TASK TO COMPLETE
Rewrite each of the rows below, replacing "darktable history" with "edit log" and changing nothing else. Leave the pictures out of your version.

[START OF DATA LINES]

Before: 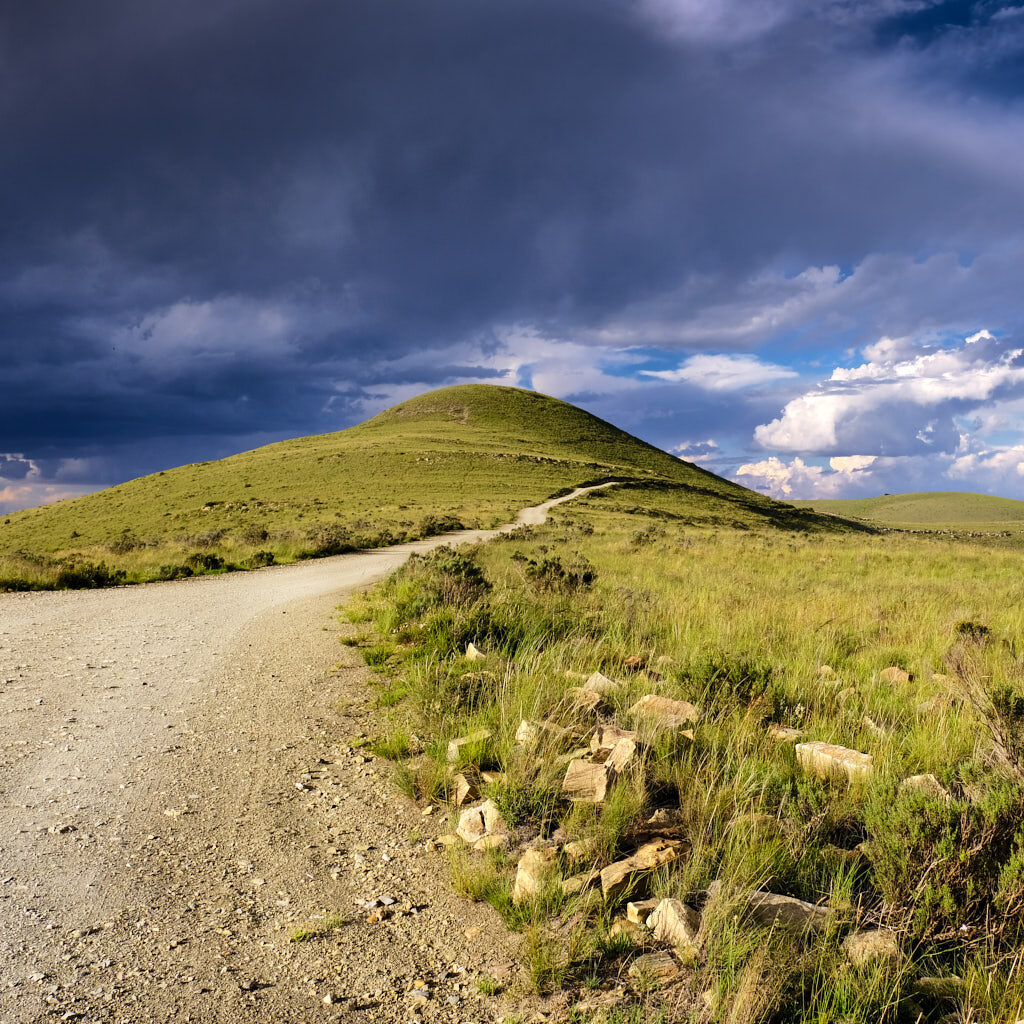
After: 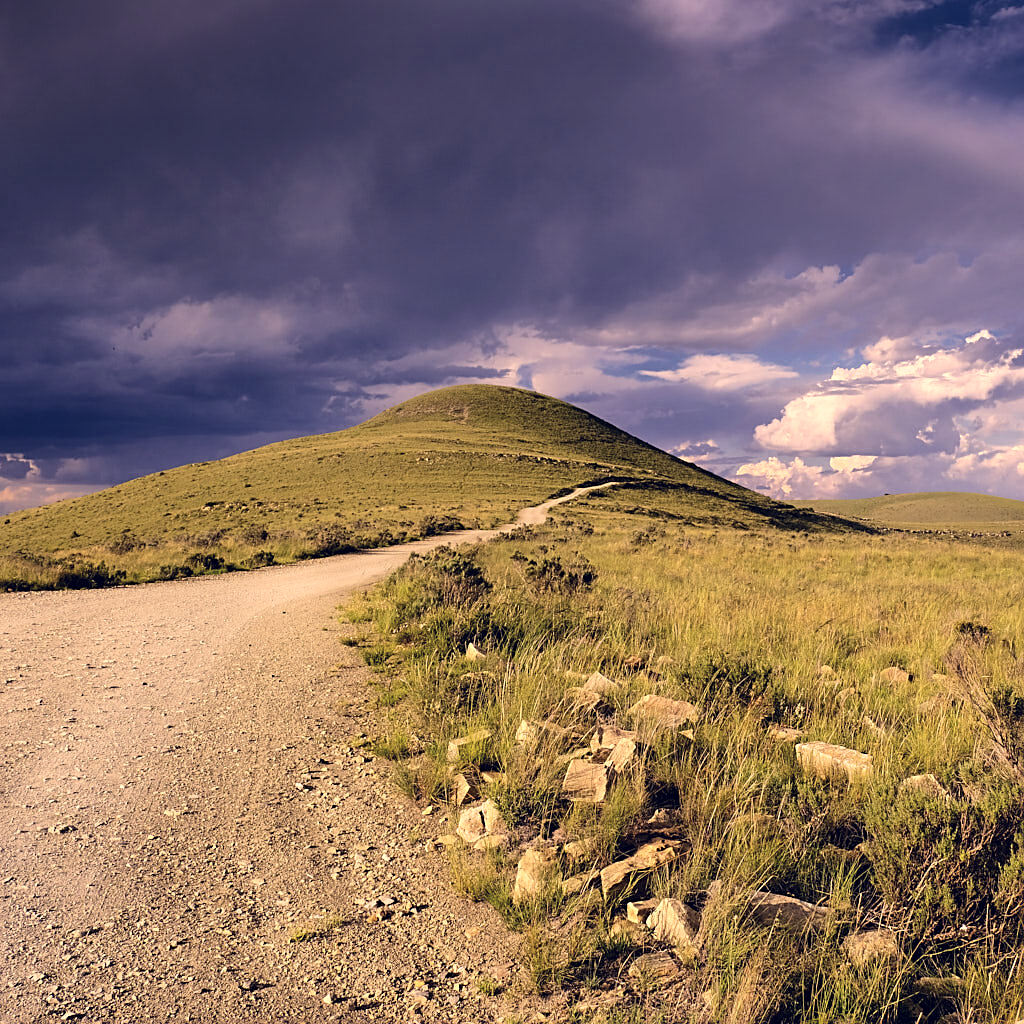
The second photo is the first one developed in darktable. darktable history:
sharpen: on, module defaults
color correction: highlights a* 19.59, highlights b* 27.49, shadows a* 3.46, shadows b* -17.28, saturation 0.73
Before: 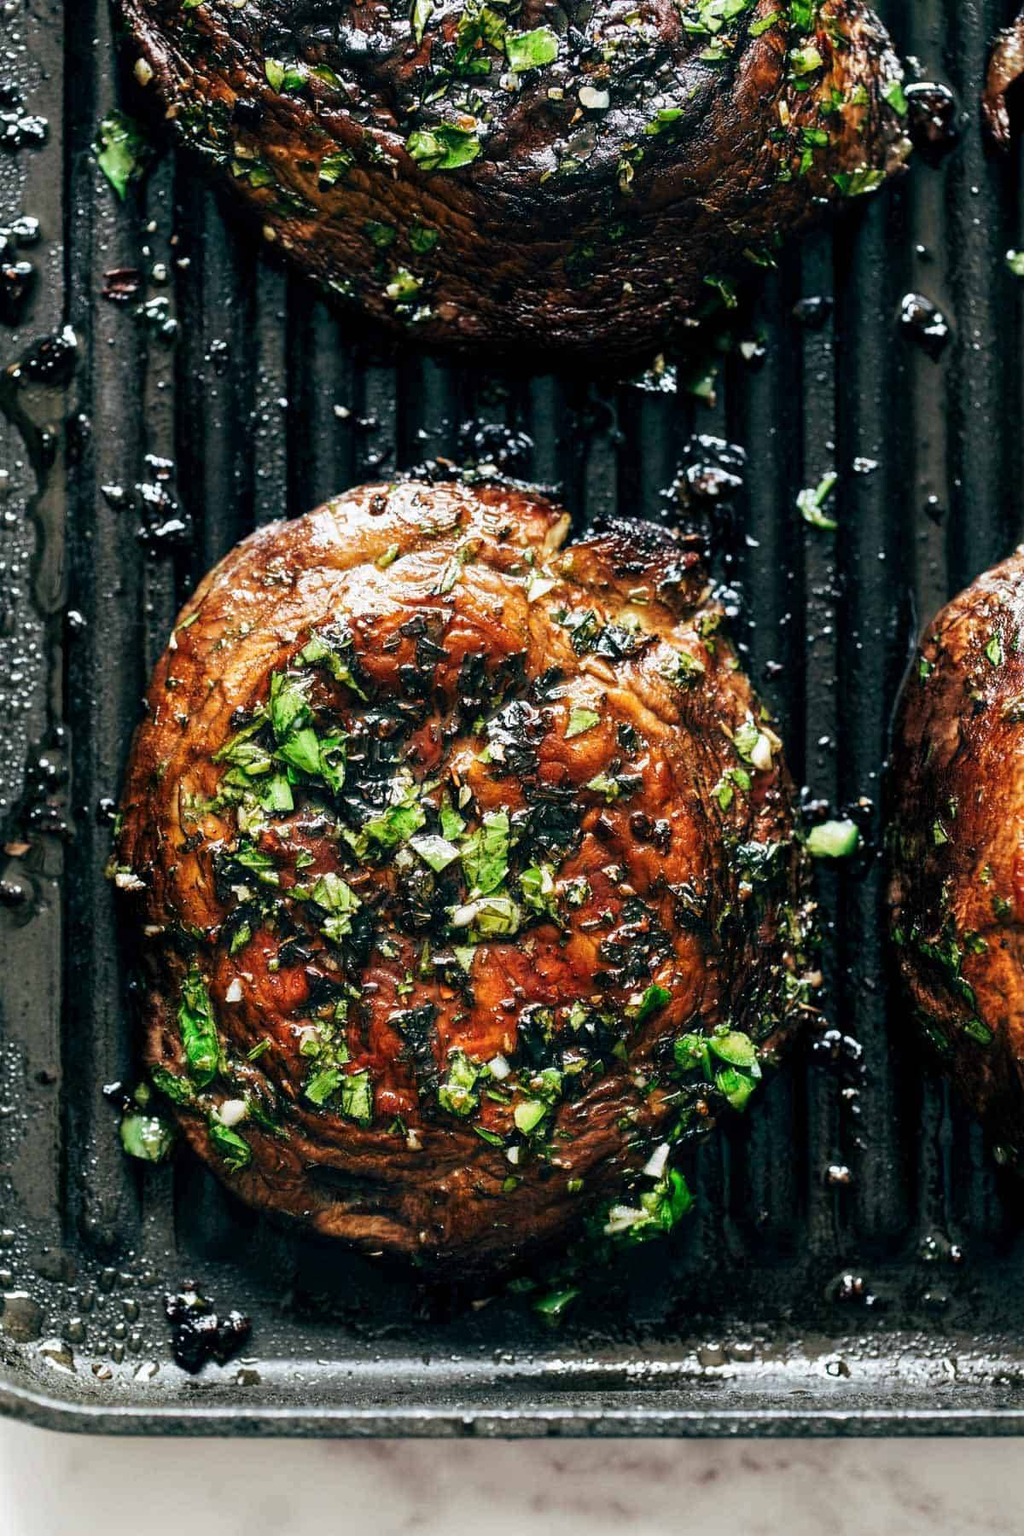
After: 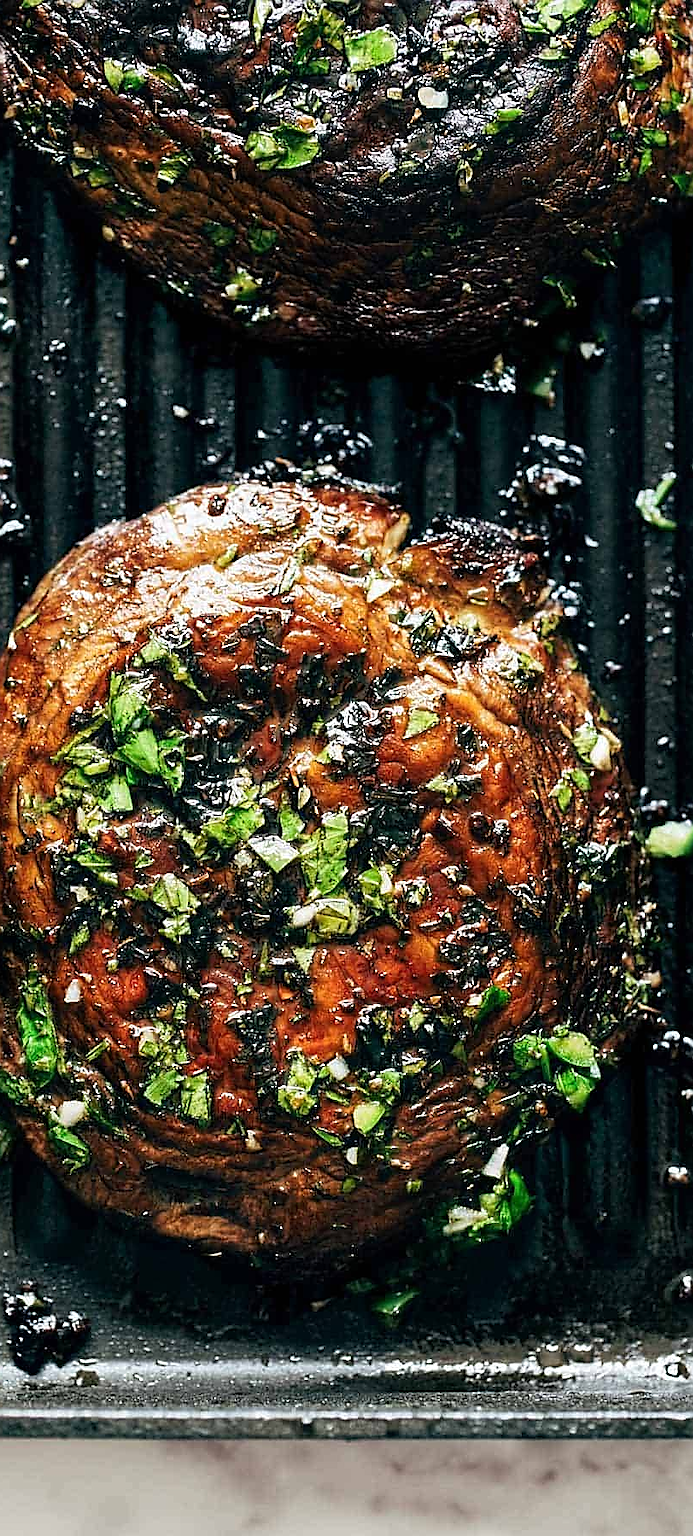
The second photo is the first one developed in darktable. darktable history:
sharpen: radius 1.406, amount 1.234, threshold 0.75
crop and rotate: left 15.75%, right 16.557%
tone equalizer: on, module defaults
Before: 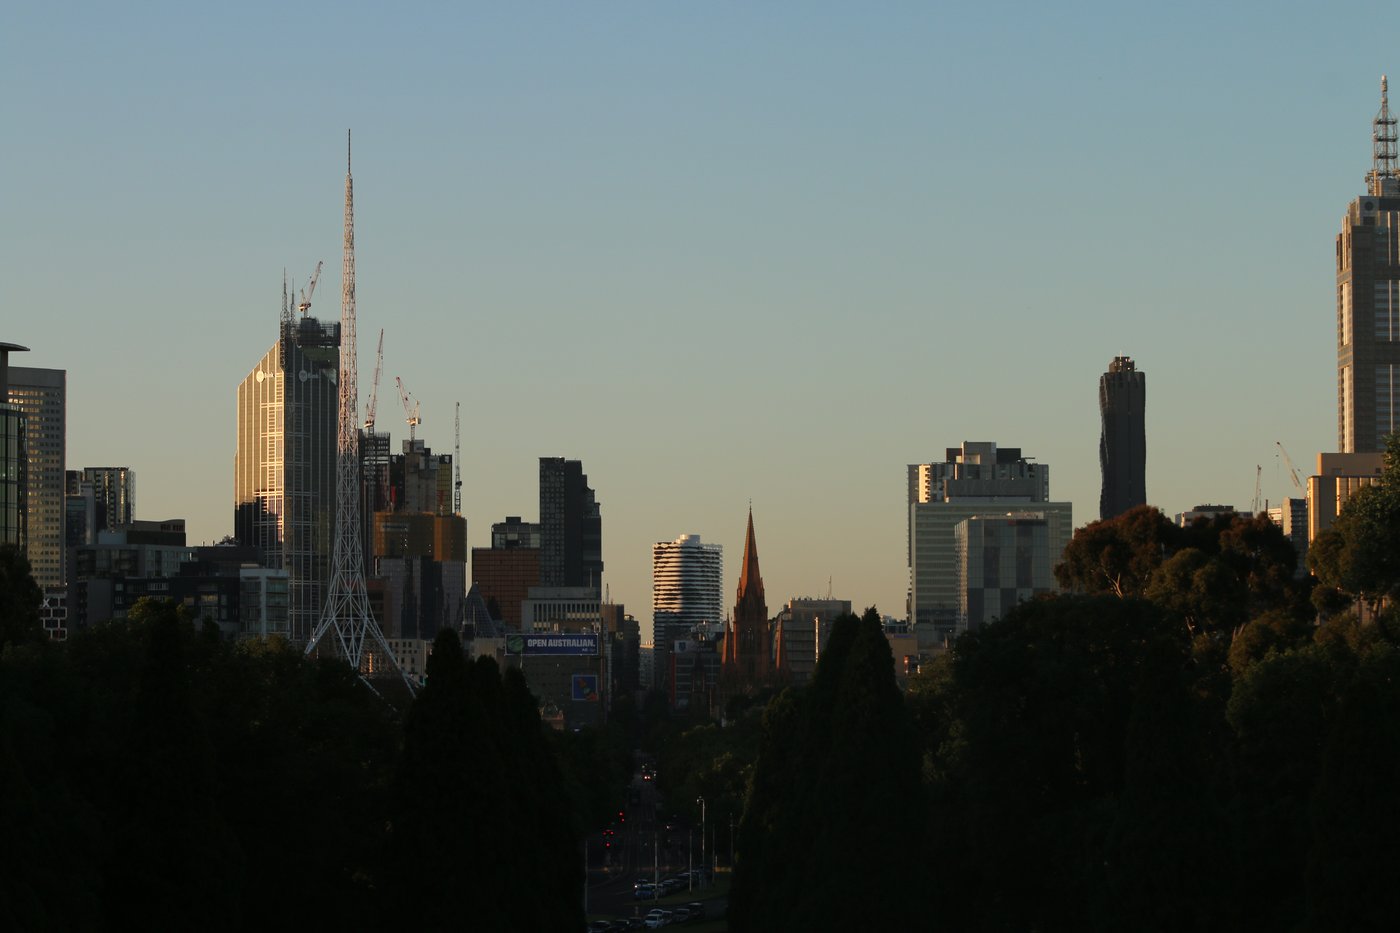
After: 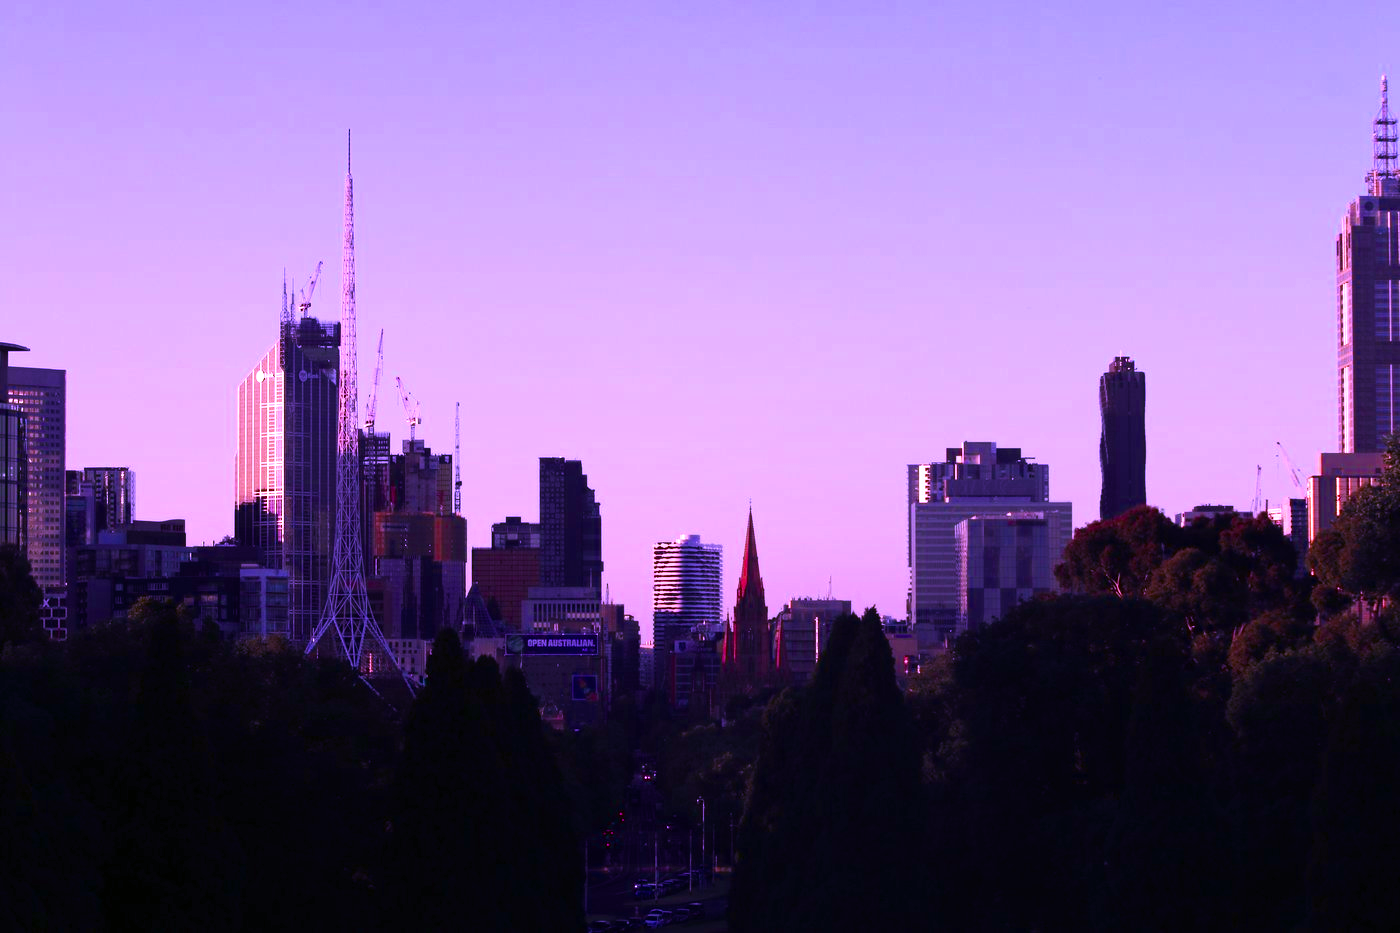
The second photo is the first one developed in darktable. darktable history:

[END OF DATA LINES]

RESPONSE TO THE TASK
Before: 
After: 
The second photo is the first one developed in darktable. edit log:
sharpen: on, module defaults
color correction: highlights a* 19.59, highlights b* 27.49, shadows a* 3.46, shadows b* -17.28, saturation 0.73
Before: 
After: 
The second photo is the first one developed in darktable. edit log:
sharpen: radius 1.406, amount 1.234, threshold 0.75
crop and rotate: left 15.75%, right 16.557%
tone equalizer: on, module defaults
Before: 
After: 
The second photo is the first one developed in darktable. edit log:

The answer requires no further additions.